(EXTRACTED TEXT)
I had a PhD grad student successfully defend her dissertation proposal today. This was the third student whose chair I defended this year; one of my colleagues remarked that was “cornering the market on PhD students,” which seemed to betray a little resentment. It’s not my fault that many of the PhD grad students seem to be interested in the kind of work that I do, is it? And I’ll have a few more committees in the next couple of years, as we are now getting students who are specifically coming here to work with me. This is both kind of flattering and kind of daunting: flattering because I tend to think of grad students as better barometers of interesting work than most senior faculty members [there’s that old joke about how knowledge accumulates: incoming grad students bring some with them and those who depart take none with them, so knowledge builds up…grad students haven’t been “socialized” enough to reshape their sense of what’s interesting yet, so in my experience they are more willing to listen to wacky ideas and more marginal/subversive/radical approaches], but daunting because suddenly I find myself in a position of authority that is somewhat uncomfortable for me.
(End EXTRACTED TEXT)
(EXTRACTED RECORDS)
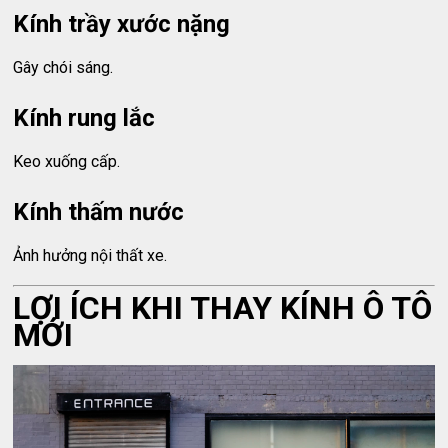
Kính trầy xước nặng
Gây chói sáng.
Kính rung lắc
Keo xuống cấp.
Kính thấm nước
Ảnh hưởng nội thất xe.
LỢI ÍCH KHI THAY KÍNH Ô TÔ
MỚI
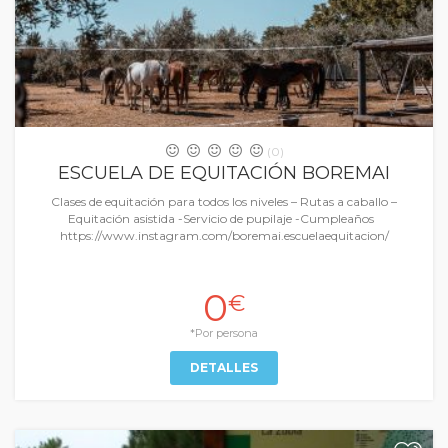
(0)
ESCUELA DE EQUITACIÓN BOREMAI
Clases de equitación para todos los niveles – Rutas a caballo –
Equitación asistida -Servicio de pupilaje -Cumpleaños
https://www.instagram.com/boremai.escuelaequitacion/
0
€
*Por persona
DETALLES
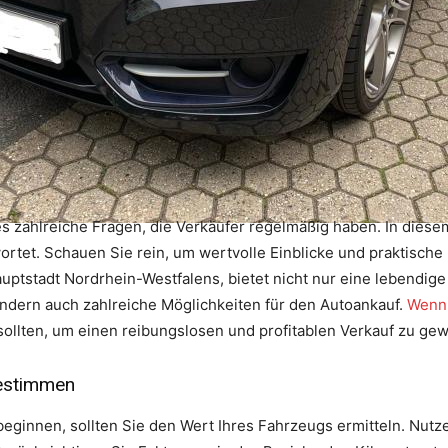
s zahlreiche Fragen, die Verkäufer regelmäßig haben. In diese
ortet. Schauen Sie rein, um wertvolle Einblicke und praktisch
uptstadt Nordrhein-Westfalens, bietet nicht nur eine lebendige
ndern auch zahlreiche Möglichkeiten für den Autoankauf.
Wenn 
sollten, um einen reibungslosen und profitablen Verkauf zu gew
bestimmen
eginnen, sollten Sie den Wert Ihres Fahrzeugs ermitteln. Nut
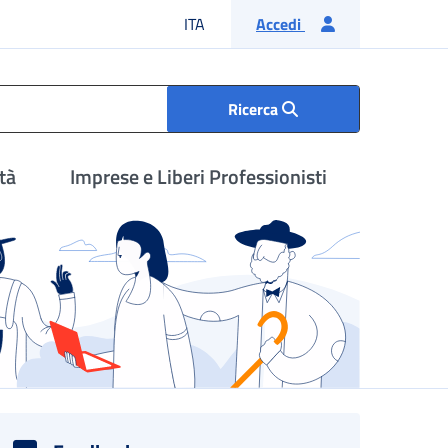
Lingua italiana
ITA
Accedi
Ricerca
tà
Imprese e Liberi Professionisti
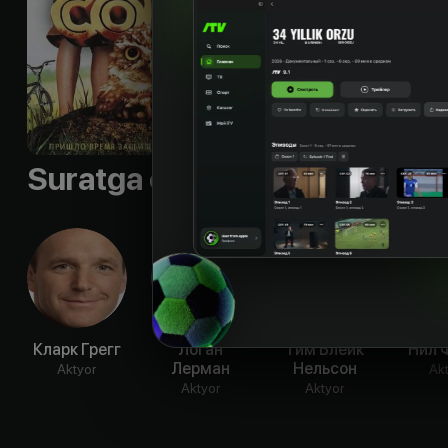
Shior
:
Пришло вре
Byudjet
:
$15 000 000
Til
:
rus
Sifati
:
HD
Suratga olish guruhi
Кларк Грегг
Логан
Тим Блейк
Нил 
Лерман
Нельсон
Aktyor
Ak
Aktyor
Aktyor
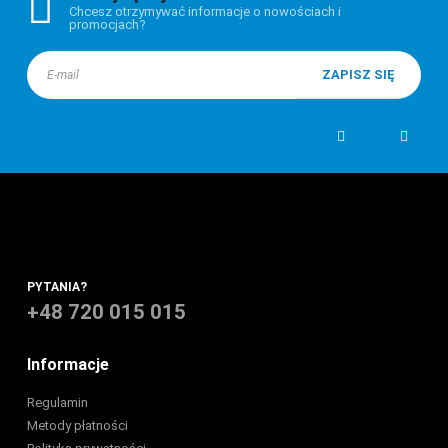
Chcesz otrzymywać informacje o nowościach i
promocjach?
PYTANIA?
+48 720 015 015
Informacje
Regulamin
Metody płatności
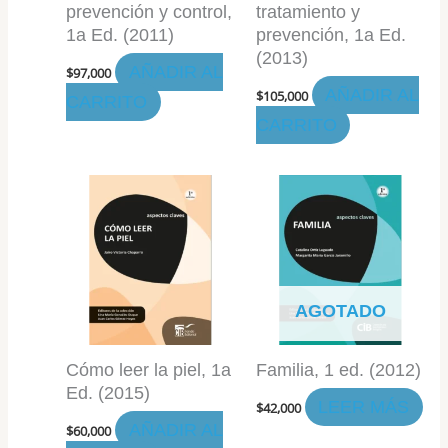
prevención y control,
tratamiento y
1a Ed. (2011)
prevención, 1a Ed.
(2013)
AÑADIR AL
$
97,000
AÑADIR AL
$
105,000
CARRITO
CARRITO
AGOTADO
Cómo leer la piel, 1a
Familia, 1 ed. (2012)
Ed. (2015)
LEER MÁS
$
42,000
AÑADIR AL
$
60,000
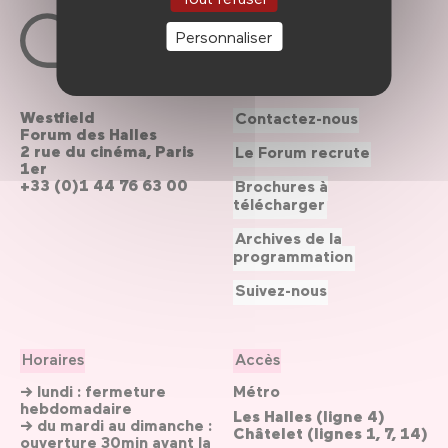
Personnaliser
Westfield
Contactez-nous
Forum des Halles
2 rue du cinéma, Paris
Le Forum recrute
1er
+33 (0)1 44 76 63 00
Brochures à
télécharger
Archives de la
programmation
Suivez-nous
Horaires
Accès
→ lundi : fermeture
Métro
hebdomadaire
Les Halles (ligne 4)
→ du mardi au dimanche :
Châtelet (lignes 1, 7, 14)
ouverture 30min avant la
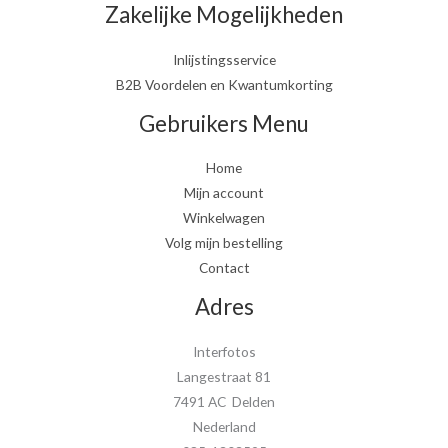
Zakelijke Mogelijkheden
Inlijstingsservice
B2B Voordelen en Kwantumkorting
Gebruikers Menu
Home
Mijn account
Winkelwagen
Volg mijn bestelling
Contact
Adres
Interfotos
Langestraat 81
7491 AC Delden
Nederland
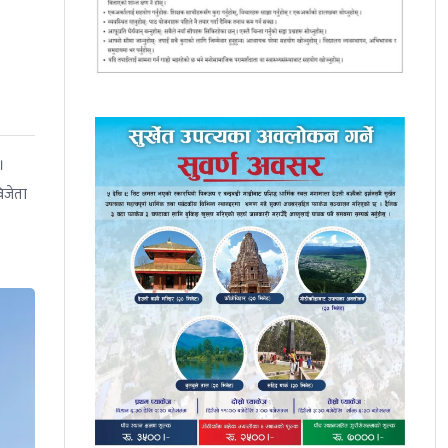
।
िजेता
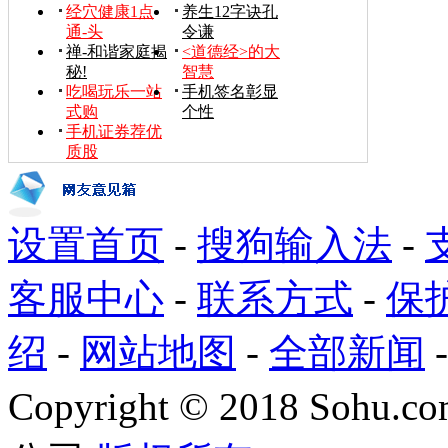
经穴健康1点
养生12字诀孔
通-头
令谦
禅-和谐家庭揭
<道德经>的大
秘!
智慧
吃喝玩乐一站
手机签名彰显
式购
个性
手机证券荐优
质股
设置首页
-
搜狗输入法
-
客服中心
-
联系方式
-
保
绍
-
网站地图
-
全部新闻
Copyright
©
2018 Sohu.com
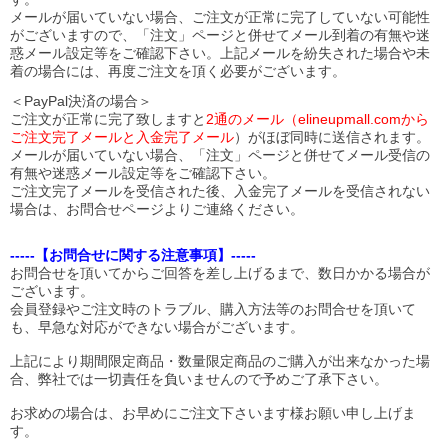
メールが届いていない場合、ご注文が正常に完了していない可能性
がございますので、「注文」ページと併せてメール到着の有無や迷
惑メール設定等をご確認下さい。
上記メールを紛失された場合や未
着の場合には、再度ご注文を頂く必要がございます。
＜PayPal決済の場合＞
ご注文が正常に完了致しますと
2通のメール（elineupmall.comから
ご注文完了メールと入金完了メール
）がほぼ同時に送信されます。
メールが届いていない場合、「注文」ページと併せてメール受信の
有無や迷惑メール設定等をご確認下さい。
ご注文完了メールを受信された後、入金完了メールを受信されない
場合は、お問合せページよりご連絡ください。
-----【お問合せに関する注意事項】-----
お問合せを頂いてからご回答を差し上げるまで、数日かかる場合が
ございます。
会員登録やご注文時のトラブル、購入方法等のお問合せを頂いて
も、早急な対応ができない場合がございます。
上記により期間限定商品・数量限定商品のご購入が出来なかった場
合、弊社では一切責任を負いませんので予めご了承下さい。
お求めの場合は、お早めにご注文下さいます様お願い申し上げま
す。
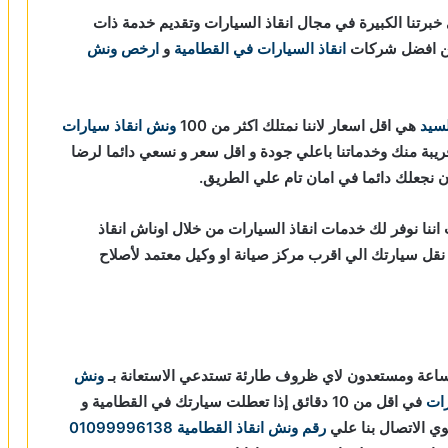
برتنا الكبيرة في مجال انقاذ السيارات وتقديم خدمة ذات
 من افضل شركات
انقاذ السيارات في القطامية
و
ارخص ونش
لسيد
هي اقل اسعار لاننا نمتلك اكثر من 100
ونش انقاذ سيارات
قريبة منك وخدماتنا باعلي جودة و اقل سعر و نسعي دائما لرضا
ان نجعلك دائما في امان تام علي الطريق.
ننا نوفر لك خدمات انقاذ السيارات من خلال اوناش انقاذ
 و مراقبة بـ GPS لتساعدك في نقل سيارتك الي اقرب مركز صيانة او وكيل معتمد لأصلاح
ونش
رات
في اقل من 10 دقائق
إذا تعطلت سيارتك في القطامية و
ي الاتصال بنا علي
رقم ونش انقاذ القطامية
01099996138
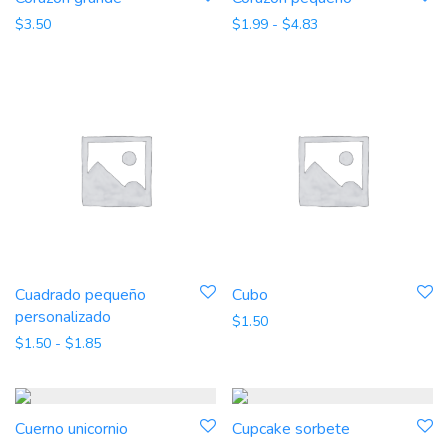
Rango de precios: d
$
3.50
$
1.99
-
$
4.83
Cuadrado pequeño
Cubo
personalizado
$
1.50
Rango de precios: desde $1.50 hasta $1.85
$
1.50
-
$
1.85
Cuerno unicornio
Cupcake sorbete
(End EXTRACTED RECORDS)
EXERCISE INSTRUCTIONS: How would you sum up the blog excerpt on advising PhD students in two sentences?

ANSWER BELOW: One of the writer's PhD students successfully defended her dissertation proposal today, prompting a colleague to remark that the writer was "cornering the market on PhD students." With more committees ahead as students now come specifically to work with the writer, this feels flattering because grad students are better barometers of interesting work than most senior faculty, but daunting because it brings a somewhat uncomfortable position of authority.